**TASK BRIEF:**
In the entries below, convert everything from the line containing "genus: Saxifraga" down to the line containing "scientific name: Ceradenia kalbreyeri", both included, into a JSON list of strings with one string per line and blank lines omitted.

#####

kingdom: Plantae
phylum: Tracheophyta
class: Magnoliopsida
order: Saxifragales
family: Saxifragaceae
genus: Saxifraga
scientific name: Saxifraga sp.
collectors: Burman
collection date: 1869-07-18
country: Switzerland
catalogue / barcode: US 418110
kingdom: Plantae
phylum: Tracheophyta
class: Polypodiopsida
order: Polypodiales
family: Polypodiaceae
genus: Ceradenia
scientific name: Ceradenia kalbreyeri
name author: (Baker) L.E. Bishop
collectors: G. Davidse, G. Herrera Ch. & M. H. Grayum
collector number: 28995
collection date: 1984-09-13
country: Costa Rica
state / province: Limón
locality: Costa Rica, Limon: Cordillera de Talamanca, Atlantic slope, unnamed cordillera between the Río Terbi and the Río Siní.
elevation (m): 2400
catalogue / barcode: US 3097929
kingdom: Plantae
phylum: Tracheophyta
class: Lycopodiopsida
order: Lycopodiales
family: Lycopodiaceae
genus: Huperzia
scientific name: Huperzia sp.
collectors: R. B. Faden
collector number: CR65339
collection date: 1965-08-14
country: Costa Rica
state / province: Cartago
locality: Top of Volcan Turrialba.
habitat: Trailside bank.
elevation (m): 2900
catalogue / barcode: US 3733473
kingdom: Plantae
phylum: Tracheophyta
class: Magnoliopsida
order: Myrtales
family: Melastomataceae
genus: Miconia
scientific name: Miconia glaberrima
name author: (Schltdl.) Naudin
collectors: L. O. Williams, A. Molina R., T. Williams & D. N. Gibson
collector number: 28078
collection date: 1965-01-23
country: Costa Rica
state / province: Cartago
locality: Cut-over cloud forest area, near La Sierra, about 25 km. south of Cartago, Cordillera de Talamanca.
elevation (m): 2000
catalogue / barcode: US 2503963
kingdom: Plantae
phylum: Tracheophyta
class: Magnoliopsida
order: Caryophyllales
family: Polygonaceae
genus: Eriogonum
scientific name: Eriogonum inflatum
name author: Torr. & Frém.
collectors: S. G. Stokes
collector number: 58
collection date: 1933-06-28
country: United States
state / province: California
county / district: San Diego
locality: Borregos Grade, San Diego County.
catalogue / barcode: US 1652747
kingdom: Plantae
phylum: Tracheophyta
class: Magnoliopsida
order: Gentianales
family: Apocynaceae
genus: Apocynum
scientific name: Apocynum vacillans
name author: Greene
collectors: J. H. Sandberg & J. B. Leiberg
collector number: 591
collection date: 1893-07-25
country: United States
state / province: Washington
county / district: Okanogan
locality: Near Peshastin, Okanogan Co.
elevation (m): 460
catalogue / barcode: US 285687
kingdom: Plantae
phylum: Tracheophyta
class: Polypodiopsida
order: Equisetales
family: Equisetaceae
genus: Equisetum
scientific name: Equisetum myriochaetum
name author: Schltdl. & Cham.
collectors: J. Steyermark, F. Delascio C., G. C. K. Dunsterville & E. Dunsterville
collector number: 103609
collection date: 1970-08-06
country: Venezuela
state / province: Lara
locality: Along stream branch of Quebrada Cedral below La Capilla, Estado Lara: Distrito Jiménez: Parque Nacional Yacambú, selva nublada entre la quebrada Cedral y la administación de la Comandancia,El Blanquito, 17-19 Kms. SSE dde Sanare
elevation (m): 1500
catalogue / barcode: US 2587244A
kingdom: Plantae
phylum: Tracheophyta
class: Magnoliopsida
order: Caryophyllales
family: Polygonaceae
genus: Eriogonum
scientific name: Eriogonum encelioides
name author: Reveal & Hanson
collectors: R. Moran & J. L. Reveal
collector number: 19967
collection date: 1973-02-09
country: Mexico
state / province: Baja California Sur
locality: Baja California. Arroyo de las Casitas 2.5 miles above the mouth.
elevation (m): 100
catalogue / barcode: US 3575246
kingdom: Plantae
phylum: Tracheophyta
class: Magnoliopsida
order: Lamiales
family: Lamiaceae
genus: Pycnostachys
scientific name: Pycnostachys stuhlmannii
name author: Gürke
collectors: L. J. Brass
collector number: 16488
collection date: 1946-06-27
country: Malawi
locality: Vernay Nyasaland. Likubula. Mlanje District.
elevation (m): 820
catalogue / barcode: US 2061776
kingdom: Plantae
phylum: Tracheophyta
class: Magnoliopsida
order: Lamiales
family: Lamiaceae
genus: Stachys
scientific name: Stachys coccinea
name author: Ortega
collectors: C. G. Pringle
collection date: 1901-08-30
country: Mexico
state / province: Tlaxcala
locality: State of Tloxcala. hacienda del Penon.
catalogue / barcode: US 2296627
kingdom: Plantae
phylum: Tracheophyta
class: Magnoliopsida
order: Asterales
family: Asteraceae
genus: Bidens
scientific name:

#####

**TASK RESULT:**
[
  "genus: Saxifraga",
  "scientific name: Saxifraga sp.",
  "collectors: Burman",
  "collection date: 1869-07-18",
  "country: Switzerland",
  "catalogue / barcode: US 418110",
  "kingdom: Plantae",
  "phylum: Tracheophyta",
  "class: Polypodiopsida",
  "order: Polypodiales",
  "family: Polypodiaceae",
  "genus: Ceradenia",
  "scientific name: Ceradenia kalbreyeri"
]